§ What this task involves
Exact output of all the records is required.

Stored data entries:
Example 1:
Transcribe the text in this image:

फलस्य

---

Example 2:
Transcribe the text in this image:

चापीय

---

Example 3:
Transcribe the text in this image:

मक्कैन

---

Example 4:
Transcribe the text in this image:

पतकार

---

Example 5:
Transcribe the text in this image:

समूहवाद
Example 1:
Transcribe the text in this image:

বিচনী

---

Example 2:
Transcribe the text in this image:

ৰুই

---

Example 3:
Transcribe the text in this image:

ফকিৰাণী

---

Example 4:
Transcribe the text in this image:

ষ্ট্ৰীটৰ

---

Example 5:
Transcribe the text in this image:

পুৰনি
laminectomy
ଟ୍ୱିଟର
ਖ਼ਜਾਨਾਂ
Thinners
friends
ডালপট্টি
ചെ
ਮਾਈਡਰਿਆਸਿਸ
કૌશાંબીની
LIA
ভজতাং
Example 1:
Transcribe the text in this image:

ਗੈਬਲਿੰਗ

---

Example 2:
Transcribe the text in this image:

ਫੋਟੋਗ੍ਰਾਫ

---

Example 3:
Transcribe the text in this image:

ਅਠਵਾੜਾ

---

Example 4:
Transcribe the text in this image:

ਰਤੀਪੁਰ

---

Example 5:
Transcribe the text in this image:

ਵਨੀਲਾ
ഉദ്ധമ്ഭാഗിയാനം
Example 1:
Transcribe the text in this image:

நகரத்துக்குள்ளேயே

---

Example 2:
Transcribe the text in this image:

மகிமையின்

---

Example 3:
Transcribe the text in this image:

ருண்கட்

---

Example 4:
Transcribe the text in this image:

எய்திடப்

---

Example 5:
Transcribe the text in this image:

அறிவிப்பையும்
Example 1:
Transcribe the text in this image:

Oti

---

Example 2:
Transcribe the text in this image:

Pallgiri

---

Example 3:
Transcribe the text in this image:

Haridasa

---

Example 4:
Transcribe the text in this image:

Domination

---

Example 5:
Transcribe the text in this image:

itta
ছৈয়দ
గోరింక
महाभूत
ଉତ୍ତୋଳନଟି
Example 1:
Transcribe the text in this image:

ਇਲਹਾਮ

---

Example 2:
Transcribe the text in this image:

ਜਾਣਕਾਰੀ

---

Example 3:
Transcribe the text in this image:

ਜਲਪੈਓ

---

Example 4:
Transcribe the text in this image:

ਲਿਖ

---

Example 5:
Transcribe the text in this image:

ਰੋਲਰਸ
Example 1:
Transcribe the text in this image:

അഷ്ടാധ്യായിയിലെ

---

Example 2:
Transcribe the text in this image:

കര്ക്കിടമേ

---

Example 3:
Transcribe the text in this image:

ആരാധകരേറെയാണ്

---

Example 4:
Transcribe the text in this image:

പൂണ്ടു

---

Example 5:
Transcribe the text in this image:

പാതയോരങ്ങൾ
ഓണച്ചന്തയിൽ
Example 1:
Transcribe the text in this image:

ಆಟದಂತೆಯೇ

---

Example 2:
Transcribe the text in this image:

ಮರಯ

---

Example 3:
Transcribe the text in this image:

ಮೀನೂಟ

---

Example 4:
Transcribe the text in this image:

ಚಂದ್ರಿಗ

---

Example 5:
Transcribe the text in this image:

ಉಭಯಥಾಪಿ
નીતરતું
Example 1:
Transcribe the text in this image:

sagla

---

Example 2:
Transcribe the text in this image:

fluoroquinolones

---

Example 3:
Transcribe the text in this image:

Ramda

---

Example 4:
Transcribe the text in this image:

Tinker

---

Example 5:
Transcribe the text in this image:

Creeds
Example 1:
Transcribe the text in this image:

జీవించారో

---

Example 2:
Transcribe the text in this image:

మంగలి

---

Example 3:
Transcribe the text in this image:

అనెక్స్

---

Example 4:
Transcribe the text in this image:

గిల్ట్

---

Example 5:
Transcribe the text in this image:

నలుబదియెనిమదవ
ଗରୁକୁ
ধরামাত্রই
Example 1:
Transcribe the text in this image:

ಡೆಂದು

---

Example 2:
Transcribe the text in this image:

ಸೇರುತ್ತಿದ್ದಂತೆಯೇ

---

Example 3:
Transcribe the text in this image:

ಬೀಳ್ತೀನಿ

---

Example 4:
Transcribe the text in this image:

§ Your response
Example 1:
Transcribe the text in this image:

फलस्य

---

Example 2:
Transcribe the text in this image:

चापीय

---

Example 3:
Transcribe the text in this image:

मक्कैन

---

Example 4:
Transcribe the text in this image:

पतकार

---

Example 5:
Transcribe the text in this image:

समूहवाद
Example 1:
Transcribe the text in this image:

বিচনী

---

Example 2:
Transcribe the text in this image:

ৰুই

---

Example 3:
Transcribe the text in this image:

ফকিৰাণী

---

Example 4:
Transcribe the text in this image:

ষ্ট্ৰীটৰ

---

Example 5:
Transcribe the text in this image:

পুৰনি
laminectomy
ଟ୍ୱିଟର
ਖ਼ਜਾਨਾਂ
Thinners
friends
ডালপট্টি
ചെ
ਮਾਈਡਰਿਆਸਿਸ
કૌશાંબીની
LIA
ভজতাং
Example 1:
Transcribe the text in this image:

ਗੈਬਲਿੰਗ

---

Example 2:
Transcribe the text in this image:

ਫੋਟੋਗ੍ਰਾਫ

---

Example 3:
Transcribe the text in this image:

ਅਠਵਾੜਾ

---

Example 4:
Transcribe the text in this image:

ਰਤੀਪੁਰ

---

Example 5:
Transcribe the text in this image:

ਵਨੀਲਾ
ഉദ്ധമ്ഭാഗിയാനം
Example 1:
Transcribe the text in this image:

நகரத்துக்குள்ளேயே

---

Example 2:
Transcribe the text in this image:

மகிமையின்

---

Example 3:
Transcribe the text in this image:

ருண்கட்

---

Example 4:
Transcribe the text in this image:

எய்திடப்

---

Example 5:
Transcribe the text in this image:

அறிவிப்பையும்
Example 1:
Transcribe the text in this image:

Oti

---

Example 2:
Transcribe the text in this image:

Pallgiri

---

Example 3:
Transcribe the text in this image:

Haridasa

---

Example 4:
Transcribe the text in this image:

Domination

---

Example 5:
Transcribe the text in this image:

itta
ছৈয়দ
గోరింక
महाभूत
ଉତ୍ତୋଳନଟି
Example 1:
Transcribe the text in this image:

ਇਲਹਾਮ

---

Example 2:
Transcribe the text in this image:

ਜਾਣਕਾਰੀ

---

Example 3:
Transcribe the text in this image:

ਜਲਪੈਓ

---

Example 4:
Transcribe the text in this image:

ਲਿਖ

---

Example 5:
Transcribe the text in this image:

ਰੋਲਰਸ
Example 1:
Transcribe the text in this image:

അഷ്ടാധ്യായിയിലെ

---

Example 2:
Transcribe the text in this image:

കര്ക്കിടമേ

---

Example 3:
Transcribe the text in this image:

ആരാധകരേറെയാണ്

---

Example 4:
Transcribe the text in this image:

പൂണ്ടു

---

Example 5:
Transcribe the text in this image:

പാതയോരങ്ങൾ
ഓണച്ചന്തയിൽ
Example 1:
Transcribe the text in this image:

ಆಟದಂತೆಯೇ

---

Example 2:
Transcribe the text in this image:

ಮರಯ

---

Example 3:
Transcribe the text in this image:

ಮೀನೂಟ

---

Example 4:
Transcribe the text in this image:

ಚಂದ್ರಿಗ

---

Example 5:
Transcribe the text in this image:

ಉಭಯಥಾಪಿ
નીતરતું
Example 1:
Transcribe the text in this image:

sagla

---

Example 2:
Transcribe the text in this image:

fluoroquinolones

---

Example 3:
Transcribe the text in this image:

Ramda

---

Example 4:
Transcribe the text in this image:

Tinker

---

Example 5:
Transcribe the text in this image:

Creeds
Example 1:
Transcribe the text in this image:

జీవించారో

---

Example 2:
Transcribe the text in this image:

మంగలి

---

Example 3:
Transcribe the text in this image:

అనెక్స్

---

Example 4:
Transcribe the text in this image:

గిల్ట్

---

Example 5:
Transcribe the text in this image:

నలుబదియెనిమదవ
ଗରୁକୁ
ধরামাত্রই
Example 1:
Transcribe the text in this image:

ಡೆಂದು

---

Example 2:
Transcribe the text in this image:

ಸೇರುತ್ತಿದ್ದಂತೆಯೇ

---

Example 3:
Transcribe the text in this image:

ಬೀಳ್ತೀನಿ

---

Example 4:
Transcribe the text in this image:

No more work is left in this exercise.